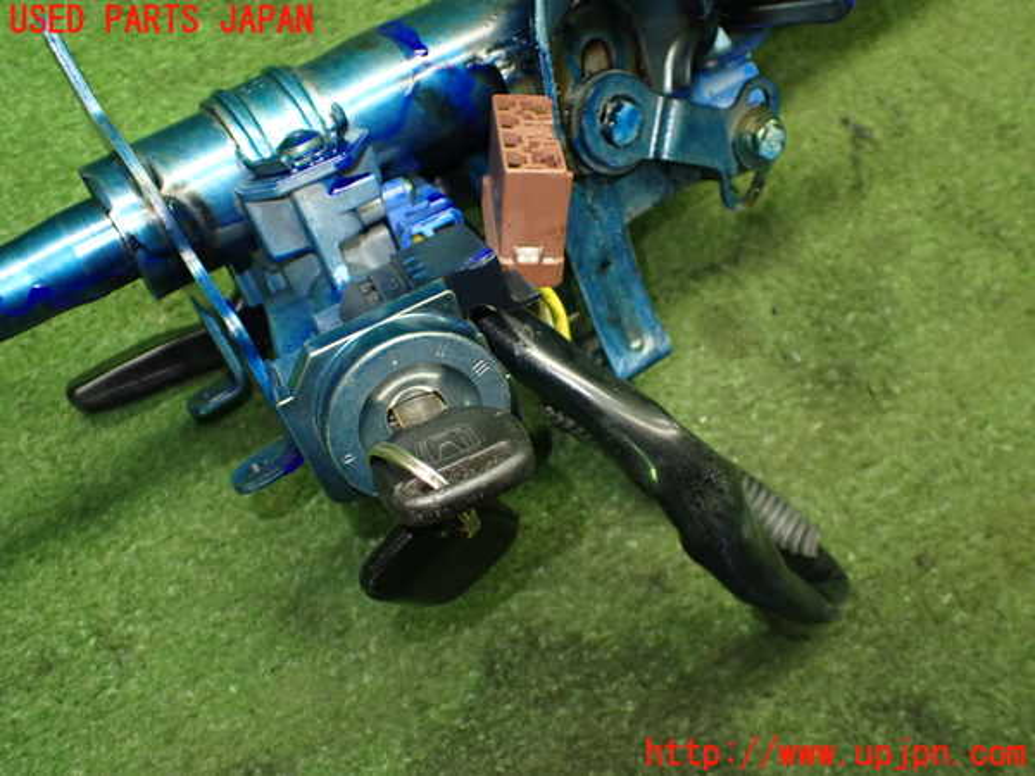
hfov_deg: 60.0
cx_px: 518
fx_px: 897
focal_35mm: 30
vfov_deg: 46.8
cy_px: 388
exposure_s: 1/80
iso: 800
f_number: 2.3
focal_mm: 5.4
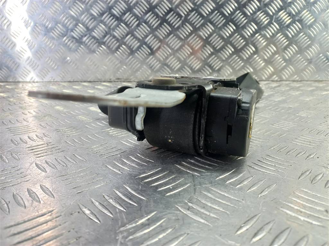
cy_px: 123
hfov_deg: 69.4
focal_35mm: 25
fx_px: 238
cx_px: 164
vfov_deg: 54.9
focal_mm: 4.6
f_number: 1.8
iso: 125
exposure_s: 1/50
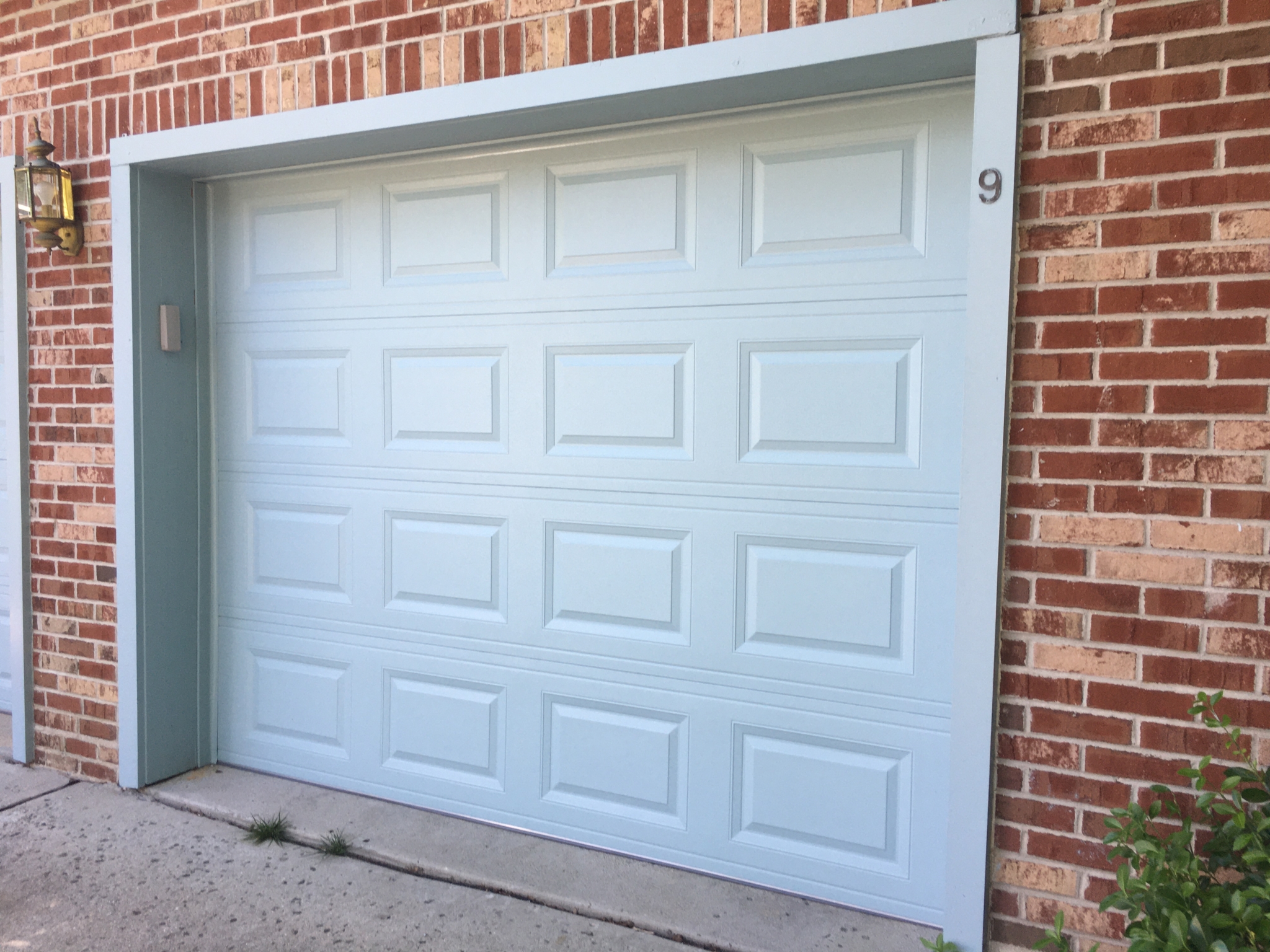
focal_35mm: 29
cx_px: 635
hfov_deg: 61.7
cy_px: 476
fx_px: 1064
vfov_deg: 48.2
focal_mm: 4.15
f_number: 2.2
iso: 32
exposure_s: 1/120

▶ **Problem description**: Take the line containing "exposure_s: 1/50" and every line after it through the end of the data, and write them out exactly, with no pictures.

▶ **Reply**:
exposure_s: 1/50
focal_35mm: 29
cx_px: 635
hfov_deg: 61.7
cy_px: 476
fx_px: 1064
vfov_deg: 48.2
focal_mm: 4.15
f_number: 2.2
iso: 32
exposure_s: 1/120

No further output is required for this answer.